EXTRAIT DU TEXTE:
Le capital social, bassin d’emploi…

3.2. Le capital social, bassin d’emploi…

La question des réseaux personnels est aujourd’hui récurrente en matière d’insertion professionnelle et de fonctionnement du marché de l’emploi et du logement ; il nous faut alors commencer ici par éclaircir notre propos par un élément primordial : bien que le terme de réseaux sociaux soit aujourd’hui majoritairement employé pour définir les réseaux en ligne, cette notion ne date pas d’hier, et se posait même bien avant l’avènement d’Internet.

Comme nous l’explique Pierre Mercklé (2011), cette notion était d’ailleurs envisagée d’une façon très paradoxale : « D’un côté en 2000 les notions de réseau et de capital social n’avaient jamais été aussi à la mode, mais de l’autre c’est pourtant à une montée des discours catastrophistes sur le déclin de la sociabilité et le délitement du lien social qu’on assistait parallèlement ». Norbet Elias (1991), nous dit quant à lui que l’individu n’est qu’un nœud de relations : la personnalité est constituée par sa place dans un réseau d’interdépendances où elle est inscrite47.

3.2.1. La notion de capital social

Le capital social est une notion complexe qui a été initialement développée par les sociologues, et en particulier Pierre Bourdieu, qui sert généralement de référence aux définitions de ce concept. Selon lui le capital social c’est : « L’ensemble des ressources actuelles ou potentielles qui sont liées à la possession d’un réseau durable de relations plus ou moins institutionnalisées, d’interconnaissances et d’inter-reconnaissance ». Ce concept définit donc l’ensemble des contacts et des relations qui constituent des ressources mobilisables dans la vie sociale pour obtenir une information, un avantage, un bon plan etc.

Il renvoie à l’idée d’un ensemble de relations de confiance et d’influence sur lequel peut s’appuyer l’individu dans ses prises de décisions ou dans les actions qu’il entreprend, avec une aptitude à tirer profit des interactions, souvent liée à l’appartenance à des réseaux sociaux48. Nous allons donc tenter ici d’examiner le lien entre ce « capital social » et les recherches d’emploi, de stage ou de logement.

Nous avons commencé notre recherche en tentant de croiser nos données pour opposer le « capital social » aux « organismes » en regroupant les options de réponses : le capital social comprend dans ce tableau les amis et la famille proche, les réseaux sociaux ou professionnels, ainsi que le réseau éloigné, tandis que les organismes comprennent les agences (d’intérim ou immobilière), le réseau d’information jeunesse, les organismes spécialisés et les services d’accompagnement pour les jeunes.

LIGNES:

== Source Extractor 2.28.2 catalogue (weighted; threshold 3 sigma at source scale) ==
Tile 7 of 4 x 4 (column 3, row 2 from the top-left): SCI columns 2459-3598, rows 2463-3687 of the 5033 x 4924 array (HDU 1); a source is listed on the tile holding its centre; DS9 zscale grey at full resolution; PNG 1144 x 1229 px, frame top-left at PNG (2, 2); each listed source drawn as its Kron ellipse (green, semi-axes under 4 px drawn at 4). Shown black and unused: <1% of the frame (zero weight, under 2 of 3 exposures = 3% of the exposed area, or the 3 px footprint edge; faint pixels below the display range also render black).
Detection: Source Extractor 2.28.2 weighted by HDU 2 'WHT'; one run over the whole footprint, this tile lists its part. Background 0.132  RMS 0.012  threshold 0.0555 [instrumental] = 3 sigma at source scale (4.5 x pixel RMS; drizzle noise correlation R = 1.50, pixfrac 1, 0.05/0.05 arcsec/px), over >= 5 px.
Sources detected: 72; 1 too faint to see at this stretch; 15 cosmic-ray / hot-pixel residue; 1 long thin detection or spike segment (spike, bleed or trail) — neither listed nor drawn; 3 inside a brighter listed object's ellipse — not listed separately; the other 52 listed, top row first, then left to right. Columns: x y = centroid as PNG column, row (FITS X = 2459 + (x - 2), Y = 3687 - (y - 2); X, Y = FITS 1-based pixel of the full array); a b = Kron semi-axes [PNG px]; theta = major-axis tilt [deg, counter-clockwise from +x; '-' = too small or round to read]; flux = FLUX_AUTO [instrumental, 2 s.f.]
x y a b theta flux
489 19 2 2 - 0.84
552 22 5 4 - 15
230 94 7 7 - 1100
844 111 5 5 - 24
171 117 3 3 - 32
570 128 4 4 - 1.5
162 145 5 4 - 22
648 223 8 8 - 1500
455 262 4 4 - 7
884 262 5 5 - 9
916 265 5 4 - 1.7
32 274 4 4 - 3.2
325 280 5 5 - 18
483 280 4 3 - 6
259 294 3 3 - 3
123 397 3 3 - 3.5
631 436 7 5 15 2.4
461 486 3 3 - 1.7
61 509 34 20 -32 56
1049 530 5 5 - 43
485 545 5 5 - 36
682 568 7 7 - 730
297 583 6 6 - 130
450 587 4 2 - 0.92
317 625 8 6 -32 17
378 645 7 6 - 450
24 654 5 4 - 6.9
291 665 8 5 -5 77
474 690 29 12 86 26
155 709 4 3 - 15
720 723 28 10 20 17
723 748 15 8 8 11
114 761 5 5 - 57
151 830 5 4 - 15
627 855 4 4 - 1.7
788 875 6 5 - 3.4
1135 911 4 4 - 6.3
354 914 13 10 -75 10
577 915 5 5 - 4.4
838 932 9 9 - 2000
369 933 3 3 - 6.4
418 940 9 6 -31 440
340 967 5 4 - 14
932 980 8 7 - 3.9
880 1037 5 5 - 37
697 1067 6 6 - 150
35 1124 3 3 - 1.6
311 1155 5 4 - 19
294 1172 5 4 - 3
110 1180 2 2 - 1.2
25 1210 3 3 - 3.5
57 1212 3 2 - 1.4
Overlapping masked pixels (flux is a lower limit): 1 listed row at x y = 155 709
---
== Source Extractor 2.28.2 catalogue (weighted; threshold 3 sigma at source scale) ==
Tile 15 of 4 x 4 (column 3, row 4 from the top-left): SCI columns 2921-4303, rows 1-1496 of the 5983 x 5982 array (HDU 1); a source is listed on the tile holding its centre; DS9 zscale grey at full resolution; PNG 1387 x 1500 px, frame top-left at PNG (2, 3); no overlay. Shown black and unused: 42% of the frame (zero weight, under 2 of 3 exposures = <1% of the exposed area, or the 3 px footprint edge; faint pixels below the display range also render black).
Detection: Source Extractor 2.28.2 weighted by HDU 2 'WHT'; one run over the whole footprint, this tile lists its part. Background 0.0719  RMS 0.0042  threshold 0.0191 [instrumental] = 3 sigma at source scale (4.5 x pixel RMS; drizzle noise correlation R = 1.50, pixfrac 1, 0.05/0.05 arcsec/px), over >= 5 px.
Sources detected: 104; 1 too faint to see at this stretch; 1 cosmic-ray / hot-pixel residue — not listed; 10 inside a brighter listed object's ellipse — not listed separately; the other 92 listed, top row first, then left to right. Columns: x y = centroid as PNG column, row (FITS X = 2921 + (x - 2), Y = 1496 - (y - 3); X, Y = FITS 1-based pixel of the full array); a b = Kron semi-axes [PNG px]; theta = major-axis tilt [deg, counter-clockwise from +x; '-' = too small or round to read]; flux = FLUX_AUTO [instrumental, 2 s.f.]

À COMPLÉTER:
**1)** Recopiez le texte sur le capital social en commençant à « La question des » et en terminant à « avant l’avènement d’Internet. ».
**2)** Reprenez le texte sur le capital social là où il s'arrête.

CORRIGÉ:
**1)**
La question des réseaux personnels est aujourd’hui récurrente en matière d’insertion professionnelle et de fonctionnement du marché de l’emploi et du logement ; il nous faut alors commencer ici par éclaircir notre propos par un élément primordial : bien que le terme de réseaux sociaux soit aujourd’hui majoritairement employé pour définir les réseaux en ligne, cette notion ne date pas d’hier, et se posait même bien avant l’avènement d’Internet.

**2)**
Il en ressort que presque 60% des répondants ont déclaré mobiliser plus le capital social dans leurs recherches, contre presque 40% totalisés par les organismes :

Tableau 8 : Capital social v/s Organismes

Capital social v/s Organismes

Selon Glaeser et al. (2002), le capital social dépend à la fois des aptitudes d’un individu et de l’investissement fourni (en temps, en efforts, en argent) pour entretenir et accroître ce capital, et ainsi augmenter les bénéfices à en retirer49.

Dans un rapport très complet de Thierry Pénard et Nicolas Poussing (2006), sur l’Usage de l’Internet et l’investissement en capital social, on notait une particularité au capital social : son renforcement avec l’usage (au lieu d’une dépréciation comme pour le capital physique).

C’est à dire que plus on mobilise notre réseau social, et plus on renforce les liens ; en d’autres termes la durée d’usage d’Internet a un impact positif et significatif sur la forme d’investissement Online c’est à dire le temps passé sur Internet à participer à des réseaux sociaux.

Ce rapport, qui s’appuie sur des statistiques produites grâce aux témoignages de 1554 luxembourgeois, évoque une différenciation importante : selon eux l’investissement Online, serait composé de deux parties distinctes : l’entretien du capital social, c’est à dire intensifier les contacts avec des proches ou renouer des liens, et l’investissement en capital social qui permettrait de le diversifier ou de le renouveler, c’est-à-dire faire de nouvelles rencontres.

L’étude précise que la première forme concerne 51% des internautes (soit 26% des enquêtés), alors que la seconde forme concerne 34% des internautes (soit 18% des enquêtés)50. Ces deux formes d’investissements renvoient à la théorie de Mark Granovetter (1973) entre liens forts et liens faibles.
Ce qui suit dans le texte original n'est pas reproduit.